A forma como falamos da Amazônia também é importante: se pensarmos na região como uma terra a ser descoberta, um espaço de recursos a serem explorados, não conseguiremos avançar em caminhos concretos para a sua proteção.
A destruição da Amazônia já foi um projeto de desenvolvimento do Brasil. Nos anos 1970, incentivadas pela Ditadura Militar, as ocupações desordenadas e predatórias do território foram regidas por falsas noções de que a floresta era um grande vazio a ser conquistado. Essa visão, bastante parecida com a dos colonizadores do século XVI, é parte das várias histórias distorcidas que têm sido contadas a respeito desse lugar: ora de um confronto eterno entre a natureza e a humanidade; ora, de uma floresta estereotipada, que acaba por romantizar e ocultar a violência em torno da invasão dos territórios.
Regidos pelo mesmo modus operandi da Ditadura Militar, o Brasil nos últimos quatro anos viveu suas semelhanças com projetos de integração de indígenas e ocupação desenfreada da Amazônia para exploração de recursos naturais, levando a um aumento da degradação e violência nos territórios.
Uma pesquisa sobre as principais narrativas sobre Amazônia identificou os principais eixos que norteiam o atual debate sobre a região: a Amazônia Inventada, ou seja, a floresta mística e rica em recursos a serem explorados; a Amazônia no Chão, segundo a qual a floresta precisa ser derrubada para dar lugar a atividades lucrativas; a Amazônia de Pé, que vê na preservação o caminho para o futuro; e a Amazônia Consumida e integrada ao novo milênio pelo capitalismo verde, bioeconomia e uma nova geração do agronegócio.
Os dois primeiros eixos – a Amazônia Inventada e a Amazônia no Chão – são prevalentes e incluem narrativas que reforçam violências como garimpo e invasão de terras, até narrativas de romantização e salvação.

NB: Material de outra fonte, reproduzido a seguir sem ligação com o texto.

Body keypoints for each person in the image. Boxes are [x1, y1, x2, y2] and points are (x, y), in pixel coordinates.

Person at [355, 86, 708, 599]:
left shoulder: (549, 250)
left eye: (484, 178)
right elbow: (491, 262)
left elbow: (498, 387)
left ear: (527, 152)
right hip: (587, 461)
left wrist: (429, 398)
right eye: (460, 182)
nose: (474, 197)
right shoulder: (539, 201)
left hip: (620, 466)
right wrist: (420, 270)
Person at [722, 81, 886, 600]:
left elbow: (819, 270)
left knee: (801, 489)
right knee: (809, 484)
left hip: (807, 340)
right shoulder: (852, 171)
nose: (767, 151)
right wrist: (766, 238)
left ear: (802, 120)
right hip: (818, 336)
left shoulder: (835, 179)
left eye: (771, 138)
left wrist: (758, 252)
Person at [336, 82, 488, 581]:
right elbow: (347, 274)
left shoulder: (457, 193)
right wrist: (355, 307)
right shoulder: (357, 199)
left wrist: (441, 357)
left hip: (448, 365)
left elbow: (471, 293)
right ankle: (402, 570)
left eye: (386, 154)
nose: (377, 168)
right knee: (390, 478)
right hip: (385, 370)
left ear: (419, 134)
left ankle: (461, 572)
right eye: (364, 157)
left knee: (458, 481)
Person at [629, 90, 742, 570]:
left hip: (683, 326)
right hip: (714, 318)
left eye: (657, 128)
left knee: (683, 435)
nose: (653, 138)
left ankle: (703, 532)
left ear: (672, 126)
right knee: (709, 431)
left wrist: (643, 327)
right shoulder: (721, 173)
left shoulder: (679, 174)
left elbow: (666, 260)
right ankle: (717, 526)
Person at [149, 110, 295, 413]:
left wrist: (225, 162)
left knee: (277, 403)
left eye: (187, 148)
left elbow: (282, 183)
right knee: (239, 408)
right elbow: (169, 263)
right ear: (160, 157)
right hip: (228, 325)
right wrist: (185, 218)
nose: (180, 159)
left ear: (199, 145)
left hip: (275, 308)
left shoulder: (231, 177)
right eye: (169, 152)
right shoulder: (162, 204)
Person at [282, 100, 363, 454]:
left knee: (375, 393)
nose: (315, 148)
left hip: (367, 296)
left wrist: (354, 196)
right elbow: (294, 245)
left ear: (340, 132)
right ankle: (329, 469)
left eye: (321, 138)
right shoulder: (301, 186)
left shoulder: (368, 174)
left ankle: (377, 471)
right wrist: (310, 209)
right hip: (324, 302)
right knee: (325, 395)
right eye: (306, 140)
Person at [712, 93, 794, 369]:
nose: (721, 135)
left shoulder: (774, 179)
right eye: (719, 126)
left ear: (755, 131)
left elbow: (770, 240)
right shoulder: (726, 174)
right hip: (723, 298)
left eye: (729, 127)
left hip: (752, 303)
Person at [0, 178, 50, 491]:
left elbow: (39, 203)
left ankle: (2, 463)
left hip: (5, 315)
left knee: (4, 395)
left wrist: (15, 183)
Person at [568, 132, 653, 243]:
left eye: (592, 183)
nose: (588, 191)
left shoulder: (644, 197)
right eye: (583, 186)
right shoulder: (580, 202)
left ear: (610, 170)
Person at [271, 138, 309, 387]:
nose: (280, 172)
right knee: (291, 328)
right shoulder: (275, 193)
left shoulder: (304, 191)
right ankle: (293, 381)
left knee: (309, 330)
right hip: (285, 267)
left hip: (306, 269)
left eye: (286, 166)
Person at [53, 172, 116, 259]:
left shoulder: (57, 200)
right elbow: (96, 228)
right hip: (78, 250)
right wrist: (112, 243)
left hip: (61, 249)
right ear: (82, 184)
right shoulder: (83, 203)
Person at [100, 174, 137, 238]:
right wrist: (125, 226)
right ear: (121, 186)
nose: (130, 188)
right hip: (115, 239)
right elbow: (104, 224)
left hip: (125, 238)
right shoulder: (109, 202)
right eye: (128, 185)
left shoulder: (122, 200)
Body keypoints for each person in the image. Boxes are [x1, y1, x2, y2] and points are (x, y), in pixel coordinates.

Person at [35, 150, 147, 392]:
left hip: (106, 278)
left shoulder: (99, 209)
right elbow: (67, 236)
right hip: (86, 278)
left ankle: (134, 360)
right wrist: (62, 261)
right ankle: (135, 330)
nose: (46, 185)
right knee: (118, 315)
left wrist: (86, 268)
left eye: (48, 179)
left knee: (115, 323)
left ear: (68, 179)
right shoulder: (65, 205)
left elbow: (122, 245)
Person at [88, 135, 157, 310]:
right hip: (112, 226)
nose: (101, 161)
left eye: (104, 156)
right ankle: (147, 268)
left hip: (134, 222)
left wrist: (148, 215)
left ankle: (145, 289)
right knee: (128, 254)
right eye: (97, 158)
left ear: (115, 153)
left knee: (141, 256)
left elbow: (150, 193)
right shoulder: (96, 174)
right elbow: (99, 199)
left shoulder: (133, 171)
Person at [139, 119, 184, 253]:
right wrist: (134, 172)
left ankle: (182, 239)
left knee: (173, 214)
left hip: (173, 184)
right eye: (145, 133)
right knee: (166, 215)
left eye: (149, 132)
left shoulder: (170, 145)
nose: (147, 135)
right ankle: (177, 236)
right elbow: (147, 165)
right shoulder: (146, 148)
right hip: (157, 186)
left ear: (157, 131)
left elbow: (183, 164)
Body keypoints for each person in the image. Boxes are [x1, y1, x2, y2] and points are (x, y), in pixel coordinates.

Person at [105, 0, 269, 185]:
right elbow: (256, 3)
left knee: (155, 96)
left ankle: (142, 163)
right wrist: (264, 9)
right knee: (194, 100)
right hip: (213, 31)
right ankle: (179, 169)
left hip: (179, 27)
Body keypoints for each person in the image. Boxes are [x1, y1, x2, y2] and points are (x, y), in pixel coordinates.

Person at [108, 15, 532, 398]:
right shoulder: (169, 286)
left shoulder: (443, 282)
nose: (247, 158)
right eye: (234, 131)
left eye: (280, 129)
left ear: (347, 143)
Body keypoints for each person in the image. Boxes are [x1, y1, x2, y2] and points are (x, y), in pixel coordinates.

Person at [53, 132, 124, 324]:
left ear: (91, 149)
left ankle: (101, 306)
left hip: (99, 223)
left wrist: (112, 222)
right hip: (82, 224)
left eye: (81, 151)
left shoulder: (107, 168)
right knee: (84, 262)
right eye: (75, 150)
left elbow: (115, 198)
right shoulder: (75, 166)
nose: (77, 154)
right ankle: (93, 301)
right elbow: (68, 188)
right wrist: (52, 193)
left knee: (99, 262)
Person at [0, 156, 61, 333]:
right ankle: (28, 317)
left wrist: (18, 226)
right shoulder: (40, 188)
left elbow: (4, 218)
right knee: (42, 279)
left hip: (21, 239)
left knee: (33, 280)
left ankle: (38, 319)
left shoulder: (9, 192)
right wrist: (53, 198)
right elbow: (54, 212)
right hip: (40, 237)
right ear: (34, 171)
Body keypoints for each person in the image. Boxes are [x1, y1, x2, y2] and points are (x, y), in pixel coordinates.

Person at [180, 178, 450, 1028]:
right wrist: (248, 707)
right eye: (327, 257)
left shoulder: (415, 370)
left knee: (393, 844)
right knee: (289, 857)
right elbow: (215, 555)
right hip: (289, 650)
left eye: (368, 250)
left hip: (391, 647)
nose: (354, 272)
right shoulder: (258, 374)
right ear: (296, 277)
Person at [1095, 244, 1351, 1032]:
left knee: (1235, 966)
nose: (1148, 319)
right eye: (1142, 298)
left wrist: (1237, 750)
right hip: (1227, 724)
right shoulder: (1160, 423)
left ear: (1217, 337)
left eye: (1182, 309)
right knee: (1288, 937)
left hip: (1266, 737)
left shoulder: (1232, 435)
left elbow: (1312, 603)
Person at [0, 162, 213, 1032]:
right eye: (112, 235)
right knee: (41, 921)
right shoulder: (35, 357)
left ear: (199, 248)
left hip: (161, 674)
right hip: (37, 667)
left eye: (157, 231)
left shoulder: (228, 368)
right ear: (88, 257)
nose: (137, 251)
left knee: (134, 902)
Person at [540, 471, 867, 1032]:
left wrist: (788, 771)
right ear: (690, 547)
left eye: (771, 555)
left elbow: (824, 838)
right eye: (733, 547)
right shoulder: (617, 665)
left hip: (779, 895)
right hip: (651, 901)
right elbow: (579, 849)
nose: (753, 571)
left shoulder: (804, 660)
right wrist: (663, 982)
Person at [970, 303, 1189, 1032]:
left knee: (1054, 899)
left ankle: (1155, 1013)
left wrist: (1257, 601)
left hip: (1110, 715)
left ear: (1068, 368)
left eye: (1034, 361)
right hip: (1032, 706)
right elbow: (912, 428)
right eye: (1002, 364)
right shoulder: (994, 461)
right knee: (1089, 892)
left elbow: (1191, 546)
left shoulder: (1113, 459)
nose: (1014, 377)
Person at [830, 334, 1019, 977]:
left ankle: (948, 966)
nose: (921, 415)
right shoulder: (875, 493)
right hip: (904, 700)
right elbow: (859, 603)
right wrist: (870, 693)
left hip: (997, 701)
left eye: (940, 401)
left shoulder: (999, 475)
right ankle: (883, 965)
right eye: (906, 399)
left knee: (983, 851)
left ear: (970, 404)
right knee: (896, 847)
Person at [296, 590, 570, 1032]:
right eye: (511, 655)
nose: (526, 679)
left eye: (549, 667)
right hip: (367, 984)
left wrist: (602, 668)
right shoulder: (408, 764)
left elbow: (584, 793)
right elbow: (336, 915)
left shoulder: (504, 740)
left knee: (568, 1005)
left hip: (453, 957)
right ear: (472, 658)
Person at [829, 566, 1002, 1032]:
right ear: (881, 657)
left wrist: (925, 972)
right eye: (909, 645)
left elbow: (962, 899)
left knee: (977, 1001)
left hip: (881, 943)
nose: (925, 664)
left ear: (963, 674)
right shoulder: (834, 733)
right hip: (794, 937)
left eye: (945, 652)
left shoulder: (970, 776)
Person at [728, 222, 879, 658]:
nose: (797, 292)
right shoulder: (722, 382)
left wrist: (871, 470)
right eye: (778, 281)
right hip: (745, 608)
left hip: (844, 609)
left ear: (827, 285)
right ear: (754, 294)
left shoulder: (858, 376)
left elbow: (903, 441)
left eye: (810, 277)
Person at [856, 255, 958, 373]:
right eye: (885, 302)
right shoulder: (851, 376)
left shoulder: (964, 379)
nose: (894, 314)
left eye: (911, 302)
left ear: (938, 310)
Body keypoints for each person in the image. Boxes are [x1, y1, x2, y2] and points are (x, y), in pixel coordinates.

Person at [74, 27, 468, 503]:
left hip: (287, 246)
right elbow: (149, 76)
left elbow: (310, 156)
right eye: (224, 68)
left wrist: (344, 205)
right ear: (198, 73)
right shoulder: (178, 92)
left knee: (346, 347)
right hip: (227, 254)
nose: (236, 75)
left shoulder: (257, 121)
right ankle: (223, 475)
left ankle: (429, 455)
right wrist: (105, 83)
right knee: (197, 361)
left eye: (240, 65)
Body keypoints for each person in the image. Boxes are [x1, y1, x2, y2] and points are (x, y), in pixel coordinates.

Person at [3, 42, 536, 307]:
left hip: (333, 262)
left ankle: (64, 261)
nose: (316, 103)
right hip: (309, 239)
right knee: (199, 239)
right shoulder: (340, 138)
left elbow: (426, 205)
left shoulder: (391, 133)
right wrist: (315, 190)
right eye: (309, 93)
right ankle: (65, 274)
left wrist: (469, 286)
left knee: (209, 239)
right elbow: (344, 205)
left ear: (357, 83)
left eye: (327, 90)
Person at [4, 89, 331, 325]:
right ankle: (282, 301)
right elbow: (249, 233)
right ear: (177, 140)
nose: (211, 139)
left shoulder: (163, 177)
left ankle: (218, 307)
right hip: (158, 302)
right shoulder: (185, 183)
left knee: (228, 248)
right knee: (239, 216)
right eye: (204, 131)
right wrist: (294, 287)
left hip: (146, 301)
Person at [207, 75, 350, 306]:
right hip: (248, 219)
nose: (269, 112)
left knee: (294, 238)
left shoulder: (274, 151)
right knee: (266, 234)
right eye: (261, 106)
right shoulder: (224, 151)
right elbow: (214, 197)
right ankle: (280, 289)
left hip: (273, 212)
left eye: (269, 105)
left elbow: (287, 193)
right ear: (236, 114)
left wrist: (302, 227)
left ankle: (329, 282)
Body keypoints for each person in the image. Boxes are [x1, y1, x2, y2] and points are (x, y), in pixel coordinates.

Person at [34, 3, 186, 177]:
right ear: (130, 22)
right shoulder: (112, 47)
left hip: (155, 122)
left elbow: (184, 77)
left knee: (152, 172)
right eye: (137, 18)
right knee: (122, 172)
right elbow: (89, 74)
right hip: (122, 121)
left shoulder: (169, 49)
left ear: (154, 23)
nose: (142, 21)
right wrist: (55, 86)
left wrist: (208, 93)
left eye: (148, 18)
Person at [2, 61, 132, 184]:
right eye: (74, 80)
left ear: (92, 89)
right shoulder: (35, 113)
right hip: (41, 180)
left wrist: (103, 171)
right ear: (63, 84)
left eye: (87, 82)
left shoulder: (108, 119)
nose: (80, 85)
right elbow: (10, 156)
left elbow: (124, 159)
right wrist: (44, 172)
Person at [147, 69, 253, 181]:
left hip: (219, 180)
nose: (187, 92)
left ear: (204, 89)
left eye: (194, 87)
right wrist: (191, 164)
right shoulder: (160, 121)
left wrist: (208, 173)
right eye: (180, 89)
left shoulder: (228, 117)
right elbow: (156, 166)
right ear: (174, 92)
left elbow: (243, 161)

Os resultados concretos decorrentes dessas narrativas são visíveis – e dramáticos. Cientistas estimam que a floresta está mais perto que nunca do ponto de destruição irreversível.
Pressionar a Amazônia além de seu limite trará consequências dramáticas para todo o país, que depende do regime de chuvas modulado pela floresta para abastecimento de água potável e energia elétrica, e também para o restante do planeta: a floresta é um regulador global do clima e um dos maiores sorvedouros de carbono da atmosfera. Perdê-la significa perder as chances de alcançar as metas do Acordo de Paris, acentuando a crise climática cujos efeitos já sentimos.
A Amazônia conservada, com suas terras, matas, águas e gente é o único caminho possível para a humanidade. Para protegê-la, precisamos mudar também nossas narrativas sobre ela. Se pensarmos na região como um vazio demográfico, uma terra a ser descoberta, um espaço de recursos a serem explorados ou um território exótico, não conseguiremos avançar em caminhos concretos para a sua proteção. Não é preciso inventar narrativas do zero: dentro da Amazônia existem outras histórias sobre essa região, que através da memória, do conhecimento acumulado e da luta apontam caminhos concretos de proteção da floresta e suas populações.
Para favorecer a propagação de narrativas concretas de proteção da Amazônia, protagonizadas por populações tradicionais, jovens ativistas e guardiões históricos, foi construída de forma colaborativa, a partir de diálogos construídos entre a Purpose Brasil, o Comitê Chico Mendes, o Instituto Mapinguari, o Observatório do Marajó, a Cojovem e outras organizações amazônicas, um material compartilhável e de democratização de narrativas pela proteção da Amazônia: a Casa de Mensagens. Pois assim como algumas narrativas favorecem a destruição do bioma, outras têm o poder de salvar – e são essas que precisamos disseminar dentro e fora da região.